The stock market is also bullish as investors continue to reroute funds from the fixed income (FI) market. Particularly, moderating rate of the treasury bills (T-bills) is making investors rethink in favour of equities.
This is also in addition to many investors positioning ahead of half year (H1) earnings season in expectation of interim dividend payment by the regular companies.
Equities market has risen this year by 26.58 percent majorly driven by consumer goods, banking and insurance stocks while oil & gas stocks have seen remarkable profit taking by investors.
The recently released consumer price index (CPI) data by the National Bureau of Statistics (NBS) revealed that Nigerian inflation moderated to 22.22 percent year-on-year (YoY) in June versus 22.97 percent in the prior month, a development analysts linked to a combination of softer energy prices and a favourable base effect.
“We expect that, given June’s easing inflation at 22.22 percent year-on-year (y/y), the bond market will maintain a positive outlook, with room for further yield compression at the mid-to long end of the curve. However, tight system liquidity may keep short-term demand relatively subdued,” according to analysts at Lagos-based Vetiva Research.
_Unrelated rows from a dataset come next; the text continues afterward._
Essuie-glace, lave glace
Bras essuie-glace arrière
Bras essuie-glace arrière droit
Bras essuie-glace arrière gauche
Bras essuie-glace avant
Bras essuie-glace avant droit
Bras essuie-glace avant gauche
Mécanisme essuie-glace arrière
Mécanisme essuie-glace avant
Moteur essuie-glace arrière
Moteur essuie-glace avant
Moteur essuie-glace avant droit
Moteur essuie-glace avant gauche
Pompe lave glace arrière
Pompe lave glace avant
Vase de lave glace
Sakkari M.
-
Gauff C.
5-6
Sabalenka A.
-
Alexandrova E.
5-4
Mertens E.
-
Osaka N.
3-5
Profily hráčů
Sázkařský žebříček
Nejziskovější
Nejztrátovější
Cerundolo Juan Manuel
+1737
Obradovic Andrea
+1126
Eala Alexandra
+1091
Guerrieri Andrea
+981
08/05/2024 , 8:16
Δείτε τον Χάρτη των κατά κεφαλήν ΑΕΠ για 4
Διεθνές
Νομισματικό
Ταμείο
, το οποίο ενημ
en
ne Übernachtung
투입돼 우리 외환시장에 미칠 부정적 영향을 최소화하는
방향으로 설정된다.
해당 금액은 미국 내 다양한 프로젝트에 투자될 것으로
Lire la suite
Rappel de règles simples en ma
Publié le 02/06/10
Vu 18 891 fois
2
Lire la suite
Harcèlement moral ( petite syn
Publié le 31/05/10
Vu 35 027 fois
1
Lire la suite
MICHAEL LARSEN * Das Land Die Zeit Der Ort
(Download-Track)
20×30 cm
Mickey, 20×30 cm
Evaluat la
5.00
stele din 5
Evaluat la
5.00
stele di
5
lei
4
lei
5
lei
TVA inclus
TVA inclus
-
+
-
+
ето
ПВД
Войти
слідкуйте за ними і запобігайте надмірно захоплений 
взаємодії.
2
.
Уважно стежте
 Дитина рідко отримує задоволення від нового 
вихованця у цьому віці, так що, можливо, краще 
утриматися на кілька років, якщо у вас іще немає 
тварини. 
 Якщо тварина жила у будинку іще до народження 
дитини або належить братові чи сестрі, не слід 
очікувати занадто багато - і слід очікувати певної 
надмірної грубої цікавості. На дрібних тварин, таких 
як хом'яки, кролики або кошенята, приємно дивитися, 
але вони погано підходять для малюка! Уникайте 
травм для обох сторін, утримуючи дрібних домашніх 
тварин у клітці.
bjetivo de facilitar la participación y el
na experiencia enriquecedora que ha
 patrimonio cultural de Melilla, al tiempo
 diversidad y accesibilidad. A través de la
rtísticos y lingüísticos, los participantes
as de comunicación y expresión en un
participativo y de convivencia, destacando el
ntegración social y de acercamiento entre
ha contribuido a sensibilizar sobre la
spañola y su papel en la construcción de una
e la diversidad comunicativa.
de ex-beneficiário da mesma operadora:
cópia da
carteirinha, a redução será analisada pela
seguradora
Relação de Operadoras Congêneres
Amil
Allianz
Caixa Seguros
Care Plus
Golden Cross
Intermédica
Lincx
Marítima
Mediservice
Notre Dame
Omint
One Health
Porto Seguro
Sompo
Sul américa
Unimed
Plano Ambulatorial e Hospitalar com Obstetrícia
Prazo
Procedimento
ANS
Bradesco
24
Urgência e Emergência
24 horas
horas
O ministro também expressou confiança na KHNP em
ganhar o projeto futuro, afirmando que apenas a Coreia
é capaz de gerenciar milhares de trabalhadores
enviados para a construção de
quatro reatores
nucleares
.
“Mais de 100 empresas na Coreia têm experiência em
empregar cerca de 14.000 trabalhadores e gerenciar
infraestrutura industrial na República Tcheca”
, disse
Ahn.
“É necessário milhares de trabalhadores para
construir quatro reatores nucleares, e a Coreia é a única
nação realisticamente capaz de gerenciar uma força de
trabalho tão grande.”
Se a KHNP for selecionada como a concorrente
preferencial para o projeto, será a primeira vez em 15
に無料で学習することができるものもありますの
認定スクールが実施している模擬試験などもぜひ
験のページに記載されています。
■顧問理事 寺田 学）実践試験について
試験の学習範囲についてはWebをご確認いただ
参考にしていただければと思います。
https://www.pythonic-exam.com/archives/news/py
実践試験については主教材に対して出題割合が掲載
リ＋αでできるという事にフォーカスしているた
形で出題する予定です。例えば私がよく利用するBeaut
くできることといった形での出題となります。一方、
Read also: Stock market dips by 0.39% as investors take profit after recent rally
Also in their July 16 note, Comercio Partners said, “While headline inflation has been showing signs of disinflation, an encouraging trend, food inflation remains a major concern. The exchange rate of the naira has appreciated significantly, reversing much of the depreciation witnessed earlier in the year and bringing it close to its January 2025 opening level.
“The Monetary Policy Committee (MPC) is scheduled to hold its 301st meeting on July 21 and 22, 2025. We expect the MPC to maintain the current interest rate, while possibly adjusting the asymmetric corridor to stimulate economic activity and support domestic demand”.
“Maintaining the current interest rate is crucial for keeping Nigeria attractive to foreign portfolio investors. A rate cut at this stage could lead to a decline in portfolio inflows, triggering capital flight, exchange rate instability, and a potential reversal of recent gains in the foreign exchange market. However, Nigeria’s recent credit rating upgrades from two major agencies have helped reduce its risk premium, making the country more appealing even to investors with a lower appetite for risk”, they said.
In another major milestone on Thursday, the Nigerian Exchange Limited (NGX) All Share Index (ASI) crossed 130,000 points as increased demand for equities continues to fuel NGX rally. The market rallied by 1.02 percent on Thursday.
Nigeria’s listed stocks value which had ahead of Tuesday’s public holiday surpassed N80trillion mark, an indication of broad-based investor participation and growing confidence in the local equity market, closed at N82.417trillion on Thursday.
“We maintain a cautiously optimistic outlook for the equities market this week, with expectations of sustained positive momentum in the absence of any significant negative macroeconomic or market shocks,” Futureview research analysts said in their July 16 note.
At the close of trading on Thursday the Nigerian Exchange Limited (NGX) All-Share Index (ASI) and equities market capitalisation increased further from preceding day’s lows of 128,967.08 points and N81.584 trillion respectively to 130,283.86 points and N82.417 trillion.
“Barring any FX or energy shocks, we anticipate sustained moderation in headline inflation. The knock-on effect of our inflation expectation is likely to translate to a cumulative 50-100bps reduction in policy rate in H2’25,” CardinalStone Research analysts said.